While the title of the new film Handling the Undead might present itself as yet another zombie horror fest, that would only partly be correct – which is a good thing. Actually, it’s the best thing.

Director and co-writer Thea Hvistendahl uses the zombie genre not for visceral thrills but for a meditation on grief and letting go. This is a drama through and through. It’s the quiet, reflective story of three different groups of people and how they deal with a supernatural event that gives rise to a myriad of feelings and decisions they will find difficult to navigate. The film is not without it’s understated thrills, but suspense and terror are not on Hvistendahl’s mind.

The movie is based on the novel by John Ajvide Lindqvist, best known for the meditative vampire tale Let the Right One In and the heartbreaking short story that became the acclaimed film Border. He has a gift for taking the horror genre and transforming those stories into studies of the human condition.

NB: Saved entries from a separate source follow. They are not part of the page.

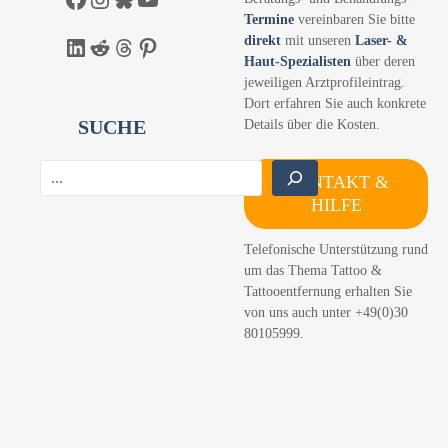
Termine
vereinbaren Sie bitte
direkt
mit unseren
Laser- &
LinkedIn
Reddit
Threads
Pinterest
Haut-Spezialisten
über deren
jeweiligen Arztprofileintrag.
Dort erfahren Sie auch konkrete
SUCHE
Details über die Kosten.
S
KONTAKT &
u
HILFE
c
h
Telefonische Unterstützung rund
e
um das Thema Tattoo &
n
Tattooentfernung erhalten Sie
von uns auch unter +49(0)30
80105999.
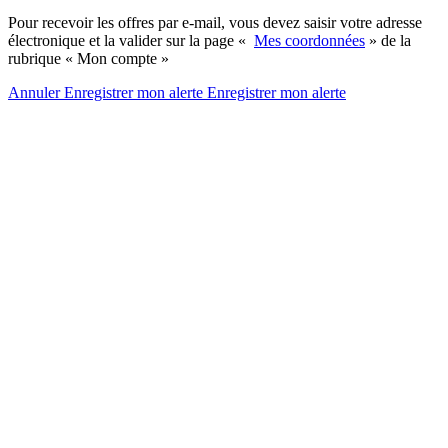
Pour recevoir les offres par e-mail, vous devez saisir votre adresse
électronique et la valider sur la page «
Mes coordonnées
» de la
rubrique « Mon compte »
Annuler
Enregistrer mon alerte
Enregistrer
mon alerte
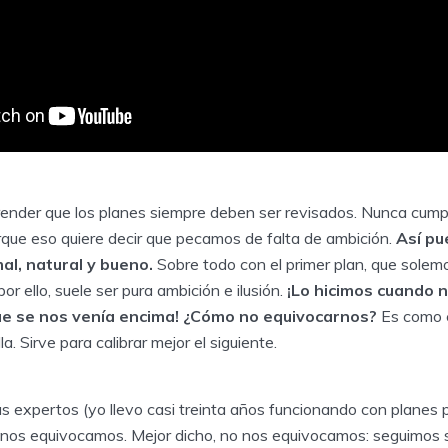
ender que los planes siempre deben ser revisados. Nunca cumpli
rque eso quiere decir que pecamos de falta de ambición.
Así pu
al, natural y bueno.
Sobre todo con el primer plan, que solem
or ello, suele ser pura ambición e ilusión.
¡Lo hicimos cuando 
 que se nos venía encima! ¿Cómo no equivocarnos?
Es como e
la. Sirve para calibrar mejor el siguiente.
s expertos (yo llevo casi treinta años funcionando con planes 
) nos equivocamos. Mejor dicho, no nos equivocamos: seguimos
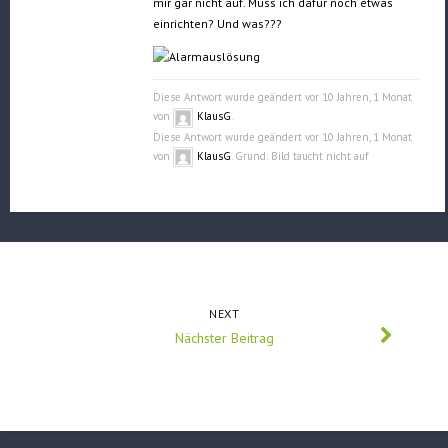
mir gar nicht auf. Muss ich dafür noch etwas
einrichten? Und was???
Diese Antwort wurde geändert vor 10 Jahren, 1 Monat
von
KlausG
.
Diese Antwort wurde geändert vor 10 Jahren, 1 Monat
von
KlausG
. Grund: Bild taucht nicht auf
NEXT
Nächster Beitrag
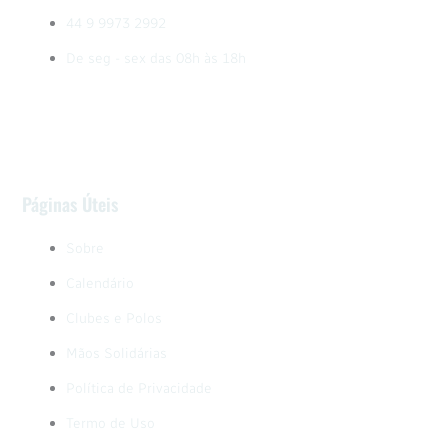
44 9 9973 2992
De seg - sex das 08h às 18h
Páginas Úteis
Sobre
Calendário
Clubes e Polos
Mãos Solidárias
Política de Privacidade
Termo de Uso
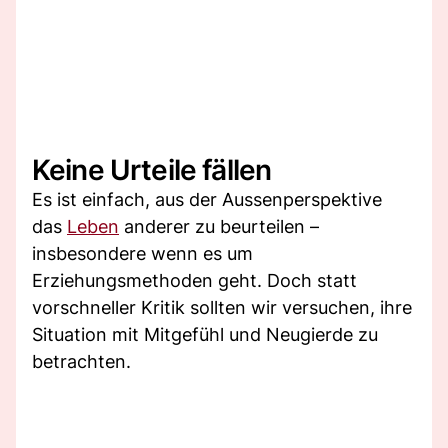
Keine Urteile fällen
Es ist einfach, aus der Aussenperspektive
das
Leben
anderer zu beurteilen –
insbesondere wenn es um
Erziehungsmethoden geht. Doch statt
vorschneller Kritik sollten wir versuchen, ihre
Situation mit Mitgefühl und Neugierde zu
betrachten.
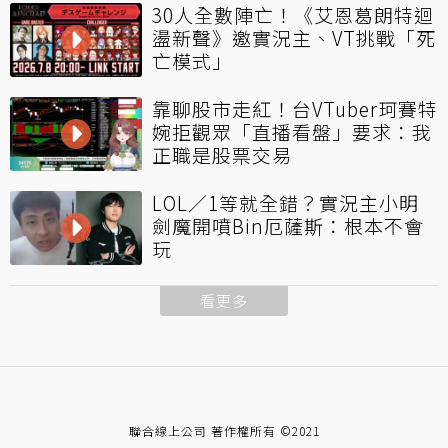
30人全數陣亡！《艾恩葛朗特迴
盪新聲》邀實況主、VT挑戰「死
亡模式」
靠聊股市走紅！台VTuber珂賽特
婉拒觀眾「直播看盤」要求：我
正職是股票交易
LOL／1等就全錯？實況主小明
劍魔開噴Bin厄薩斯：根本不會
玩
看更多
聯合線上公司 著作權所有 ©2021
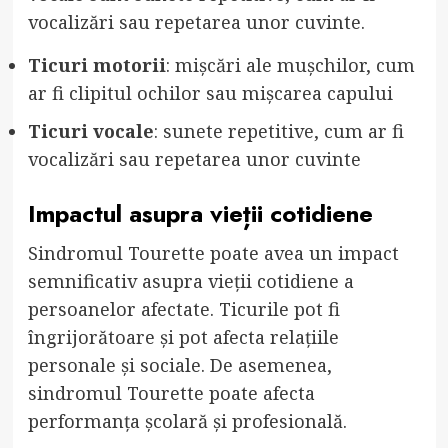
vocalizări sau repetarea unor cuvinte.
Ticuri motorii
: mișcări ale mușchilor, cum
ar fi clipitul ochilor sau mișcarea capului
Ticuri vocale
: sunete repetitive, cum ar fi
vocalizări sau repetarea unor cuvinte
Impactul asupra vieții cotidiene
Sindromul Tourette poate avea un impact
semnificativ asupra vieții cotidiene a
persoanelor afectate. Ticurile pot fi
îngrijorătoare și pot afecta relațiile
personale și sociale. De asemenea,
sindromul Tourette poate afecta
performanța școlară și profesională.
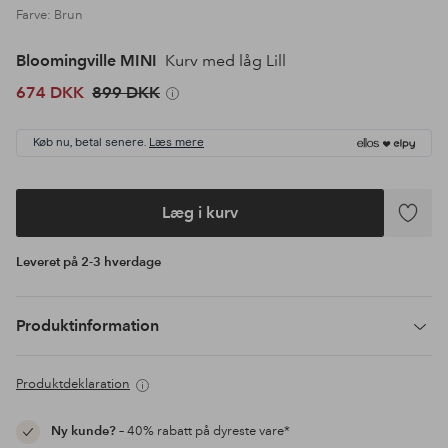
Farve: Brun
Bloomingville MINI
Kurv med låg Lill
674 DKK
899 DKK
Køb nu, betal senere.
Læs mere
Læg i kurv
Tilføj
til
Leveret på 2-3 hverdage
favoritte
Produktinformation
Produktdeklaration
Ny kunde?
– 40% rabatt på dyreste vare*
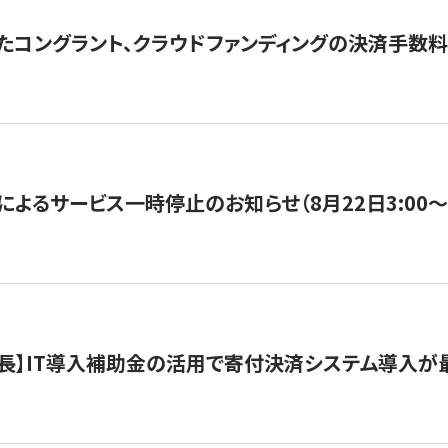
たコングラント、クラウドファンディングの決済手数料
よるサービス一時停止のお知らせ（8月22日3:00〜5
長】IT導入補助金の活用で寄付決済システム導入が最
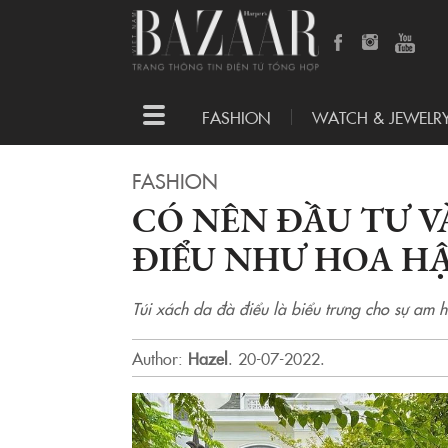
Toggle
FASHION
WATCH & JEWELR
navigation
FASHION
CÓ NÊN ĐẦU TƯ V
ĐIỂU NHƯ HOA H
Túi xách da đà điểu là biểu trưng cho sự am h
Author:
Hazel
.
20-07-2022.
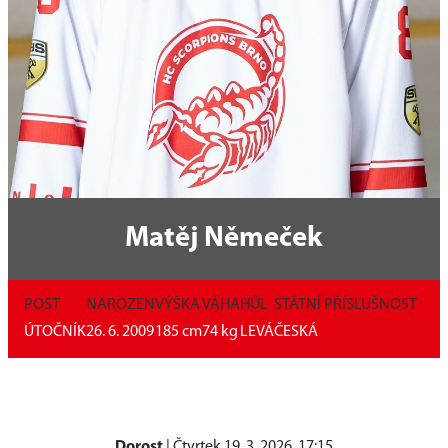
Matěj Němeček
POST
NAROZEN
VÝŠKA
VÁHA
HŮL
STÁTNÍ PŘÍSLUŠNOST
ÚTOČNÍK
26. 6. 2009
185
cm
74
kg
LEVÁ
ČESKÁ
Dorost
|
Čtvrtek 19. 3. 2026, 17:15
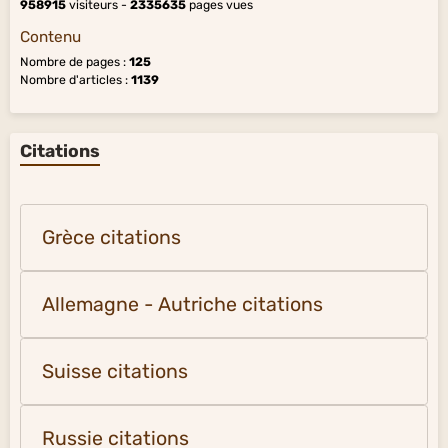
958915
visiteurs -
2335635
pages vues
Contenu
Nombre de pages :
125
Nombre d'articles :
1139
Citations
Grèce citations
Allemagne - Autriche citations
Suisse citations
Russie citations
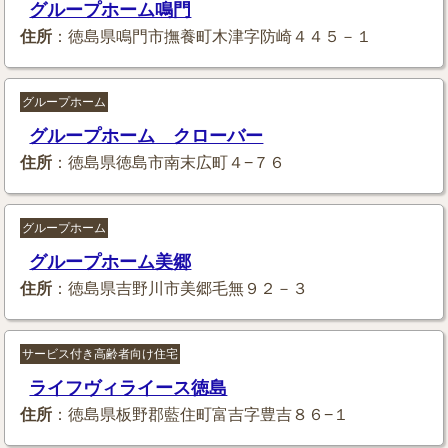
グループホーム鳴門
住所
：徳島県鳴門市撫養町木津字防崎４４５－１
グループホーム
グループホーム クローバー
住所
：徳島県徳島市南末広町４−７６
グループホーム
グループホーム美郷
住所
：徳島県吉野川市美郷毛無９２－３
サービス付き高齢者向け住宅
ライフヴィライース徳島
住所
：徳島県板野郡藍住町富吉字豊吉８６−１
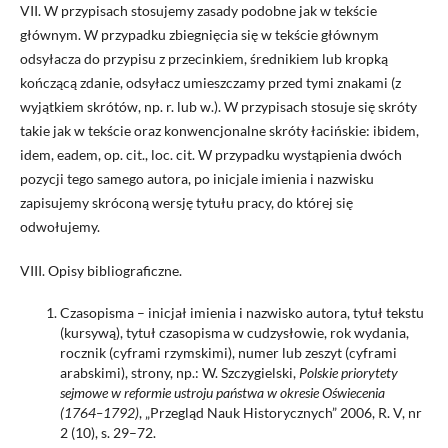
VII. W przypisach stosujemy zasady podobne jak w tekście
głównym. W przypadku zbiegnięcia się w tekście głównym
odsyłacza do przypisu z przecinkiem, średnikiem lub kropką
kończącą zdanie, odsyłacz umieszczamy przed tymi znakami (z
wyjątkiem skrótów, np. r. lub w.). W przypisach stosuje się skróty
takie jak w tekście oraz konwencjonalne skróty łacińskie: ibidem,
idem, eadem, op. cit., loc. cit. W przypadku wystąpienia dwóch
pozycji tego samego autora, po inicjale imienia i nazwisku
zapisujemy skróconą wersję tytułu pracy, do której się
odwołujemy.
VIII. Opisy bibliograficzne.
Czasopisma – inicjał imienia i nazwisko autora, tytuł tekstu
(kursywą), tytuł czasopisma w cudzysłowie, rok wydania,
rocznik (cyframi rzymskimi), numer lub zeszyt (cyframi
arabskimi), strony, np.: W. Szczygielski,
Polskie priorytety
sejmowe w reformie ustroju państwa w okresie Oświecenia
(1764–1792)
, „Przegląd Nauk Historycznych” 2006, R. V, nr
2 (10), s. 29–72.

Here, we have three stories centered around people who have recently dealt with the death of a loved one.

There’s Anna (Renate Reinsve), a mother whose young son has recently passed. David (Anders Danielsen Lie) and his two teenage children have, just been informed of the deadly accident of a loved one, and Tora (Bente Borsum), who has just buried what appears to be her partner.

When a preternatural event strikes the town recently deceased all suddenly wake up – for better or worse.

The story then focuses on how the people who loved these newly undead humans will deal with having them back in the world. They all can see that’s not right, but they all choose to welcome them into their lives. That unwillingness to let go and confront their grief drives the story forward in all its melancholy glory.

While there are moments of violence and a modicum of suspense, the true focus is on what these people will do to keep their newly living loved ones in their lives. And how long it will take them to realize they need to let them go once again. Whether horrific, tragic, or heartbreaking, all will learn that lesson.

Hvistendahl is a master of mood and takes her time setting the scene, giving us not just a sense of time and space, but also of the characters’ interior lives. There are long stretches where not a word is uttered, but we are constantly aware of how each character is feeling and what their motivations are. There’s a bit of Terrance Malick in her directing, which makes the film all that more effective.

The cast here is excellent, giving us lived-in characters almost as if we’re watching a documentary as opposed to a fictional narrative. Reinsve is the most affecting as we watch her struggle with the aftereffects of losing a child and then her struggle to come to terms with that child’s “rebirth.”

“Handling the Undead” is a fascinating exploration of anguish and the inability to move on. The undead represents the sickness that grows within those who refuse to go on with their lives, and the outcome for each story explores the various outcomes that can engender.

Don’t go into this zombie movie expecting thrills and jump scares. Go in to witness a modern, thoughtful riff on what George Romero started over 50 years ago. His films always brought a deeper meaning to the horrors displayed on screen. In a sense, Hvistendahl continues this tradition by becoming more introspective, infusing her zombie film with deeper meaning and more to say than “Yikes, the undead are scary!”

Handling the Undead opens exclusively at the IFC Center in NY on May 31, 2024.
It expands on June 7 in Select Cities.